Nominal deposits / smooth good markets • In Diamond-Dybvig deposits are real, non-contingent claims on bank’s assets: • Early withdrawals cannot be correctly priced at the margin. • Quantities need to adjust → rationing for late withdrawers. • Potential inefficiency (liquidity runs) • In this paper deposits are nominal claims: • Price adjustments on good markets make their real value contingent on mass of deposits withdrawn (De Nicolo’, JME). • Early withdrawals are correctly priced. • First-best allocation is achieved (no runs).
No currency and smooth inter-bank market • All transactions are settled within the banking system (this where advance vs. developing countries may matter): → aggregate liquidity cannot be drained. → inter-bank market is always “liquid enough”. • In systems with more than one bank, informational asymmetries absent: → banks always willing to lend to solvent but illiquid institutions.

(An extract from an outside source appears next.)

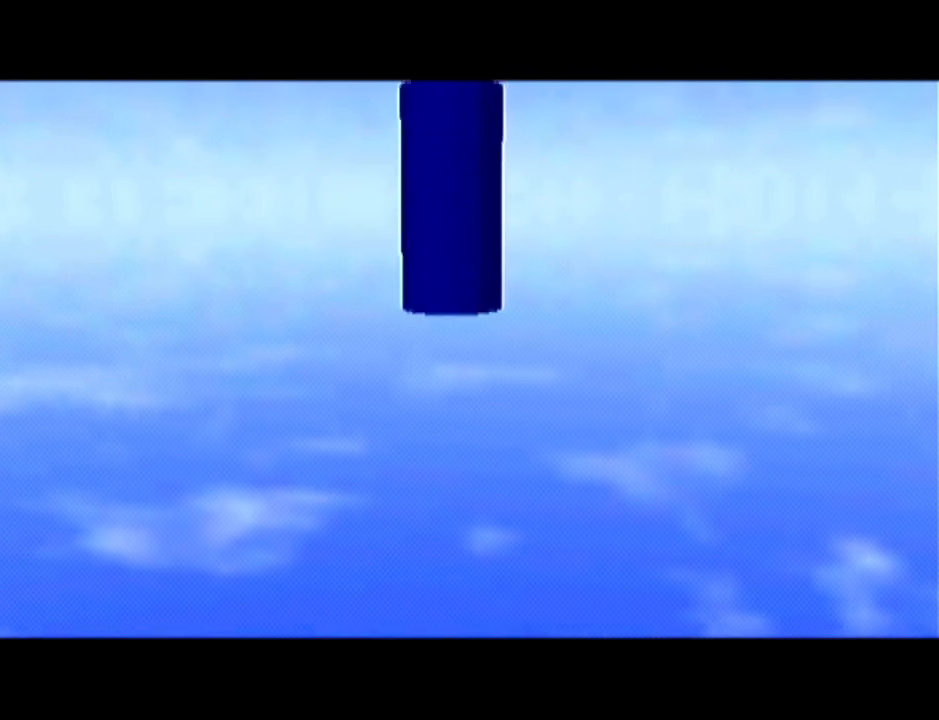
{"buttons": [], "left_stick": "center", "events": [[17, "B", "down"], [50, "A", "up"], [83, "B", "up"], [100, "A", "down"], [200, "A", "up"], [200, "B", "down"], [267, "B", "up"], [300, "A", "down"], [334, "A", "up"], [350, "B", "down"], [417, "B", "up"], [450, "A", "down"], [484, "A", "up"]]}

No role for foreign assets/goods • Flexible exchange rate: → central bank will not drain liquidity by intervening. → domestic price of foreign goods adjusts with mass of withdrawals (as long as current account needs to balance).
So, to bring the runs back ... • Make real value of deposits non-contingent on withdrawals. • Get liquidity out of banking system. • Stop inter-bank lending.
These may do (and some are actually out there): • Fixed exchange rate regime. • Sticky prices (?) – Inelastic import prices (?) • Off-shore market for deposits. • Storage of currency outside banking system. • Frictions in the inter-bank market. • Asymmetric information across banks.
Highly recommended read • Very interesting and well-written paper. • Carefully modeled. Could benefit from some further discussion of foreign channel. • Should have more open interpretation of results: pro or contra deposit insurance?